De Randa HABIB (AFP) –
AMMAN — Le dialogue national lancé en Jordanie, peine à réaliser des progrès, la puissante opposition islamiste ayant refusé de s'y joindre, alors que des analystes mettent en garde contre un risque d'explosion.
Une Commission de dialogue a été créée par le gouvernement le 14 mars pour se pencher sur l'amendement de la loi électorale et celle des partis politiques dans un délai de trois mois.
Les quatre membres de l'opposition islamiste invités à s'y joindre, ont refusé d'y participer exigeant que l'"ordre du jour inclue des réformes constitutionnelles qui donnent le pouvoir au peuple", a déclaré à l'AFP Zaki Bani Rsheid, chef du bureau politique du Front de l'Action Islamique (FAI), principal parti d'opposition.
Le chef de cette commission, le président du Sénat Taher Masri, a déclaré jeudi à l'AFP qu'il "poursuivait ses tentatives de convaincre les islamistes de se joindre au dialogue". Pour les encourager, la commission a décidé mercredi de mettre "les amendements constitutionnels" au menu de ses débats, a-t-il affirmé.
Elle examinera notamment "l'éventualité de confier au (pouvoir) judiciaire la supervision des élections législatives au lieu du ministère de l'Intérieur, la durée des sessions parlementaires et le mandat du président de la Chambre, qui nécessitent des amendements constitutionnels". "Jusqu'où peut-on aller dans nos débats ? Cela n'est pas clair", a-t-il cependant souligné.
Ces mesures ne semblent pas convaincre l'opposition.
"Ces amendements proposés ne sont que des changements de forme liés à la loi électorale, or nous demandons des changements de fond qui permettent la formation de gouvernements parlementaires", souligne M. Bani Rsheid. "Tout cela n'augure rien de bon, la commission patauge et elle a clairement les mains liées par un ordre du jour limité", estime pour sa part un ancien ministre.
"Le sentiment dans la rue est que tout cela est une perte de temps, surtout que la Jordanie avait élaboré en 2005 un +"Agenda National+, large programme de réformes qui s'est penché sur toutes ces questions, mais dont les recommandations n'ont jamais été appliquées", a rappelé l'ancien ministre s'exprimant sous couvert de l'anonymat. "Dans ce contexte, il est clair que l'echec signifie un risque d'explosion", a-t-il ajouté à l'AFP.
Même son de cloche chez le chercheur du Centre d'études stratégiques de l'Université jordanienne, Mohamad Masri, pour qui une "explosion est possible si le régime n'agit pas rapidement". Dans des déclarations à l'AFP ce chercheur a estimé que l'echec du dialogue risque de mener à l'établissement, par l'opposition, d'un pouvoir parallèle qui se chargerait lui même des réformes.
"L'échec du dialogue pourrait pousser les opposants à créer des commissions populaires qui se chargeraient des amendements constitutionnels demandés par le peuple, passant outre l'autorité de l'Etat", prévient M. Masri.

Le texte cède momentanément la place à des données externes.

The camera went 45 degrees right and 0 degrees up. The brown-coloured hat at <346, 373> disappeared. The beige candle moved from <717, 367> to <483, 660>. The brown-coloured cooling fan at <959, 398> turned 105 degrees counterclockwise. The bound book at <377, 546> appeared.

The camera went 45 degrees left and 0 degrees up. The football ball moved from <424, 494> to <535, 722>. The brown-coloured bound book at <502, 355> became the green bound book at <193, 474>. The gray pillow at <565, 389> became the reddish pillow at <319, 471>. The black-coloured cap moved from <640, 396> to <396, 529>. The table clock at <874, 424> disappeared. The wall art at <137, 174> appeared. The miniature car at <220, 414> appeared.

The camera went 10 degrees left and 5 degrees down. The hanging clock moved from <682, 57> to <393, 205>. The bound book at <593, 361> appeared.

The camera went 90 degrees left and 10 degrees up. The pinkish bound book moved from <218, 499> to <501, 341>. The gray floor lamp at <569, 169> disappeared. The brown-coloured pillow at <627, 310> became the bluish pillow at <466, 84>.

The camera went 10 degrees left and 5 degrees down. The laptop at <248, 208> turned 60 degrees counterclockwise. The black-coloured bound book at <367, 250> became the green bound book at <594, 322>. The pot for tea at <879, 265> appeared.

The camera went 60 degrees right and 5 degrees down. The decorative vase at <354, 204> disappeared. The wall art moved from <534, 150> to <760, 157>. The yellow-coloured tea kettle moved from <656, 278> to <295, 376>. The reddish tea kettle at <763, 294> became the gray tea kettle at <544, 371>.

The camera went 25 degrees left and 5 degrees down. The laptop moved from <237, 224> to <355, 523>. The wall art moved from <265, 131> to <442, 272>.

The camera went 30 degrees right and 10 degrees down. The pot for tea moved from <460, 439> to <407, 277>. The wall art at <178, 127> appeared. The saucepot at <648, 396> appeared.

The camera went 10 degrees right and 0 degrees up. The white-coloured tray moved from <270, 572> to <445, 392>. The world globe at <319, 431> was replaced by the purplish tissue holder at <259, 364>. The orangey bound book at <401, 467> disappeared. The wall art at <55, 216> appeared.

Selon lui, "la nature de ces demandes pourraient se radicaliser".
En Jordanie, où des manifestations se poursuivent depuis trois mois, l'oppposition islamiste ainsi que les mouvements de gauche et nationalistes, n'ont pas appelé à un changement de régime, mais à des réformes politiques profondes et au jugement des corrompus.
"Taher Masri a le sentiment qu'il marche sur un champ de mines", a déclaré à l'AFP un membre de l'entourage du chef de la Commission de dialogue.
Outre les quatre islamistes, un militant politique indépendant Labib Kamhawi a refusé de participer à la commission, et le chef du mouvement des Militaires à la retraite, Ali Habashneh, a décidé de "geler sa participation", a-t-il annoncé à l'AFP. Des 52 personnalités invitées, la commission ne compte plus que 46 membres, dix jours après sa formation.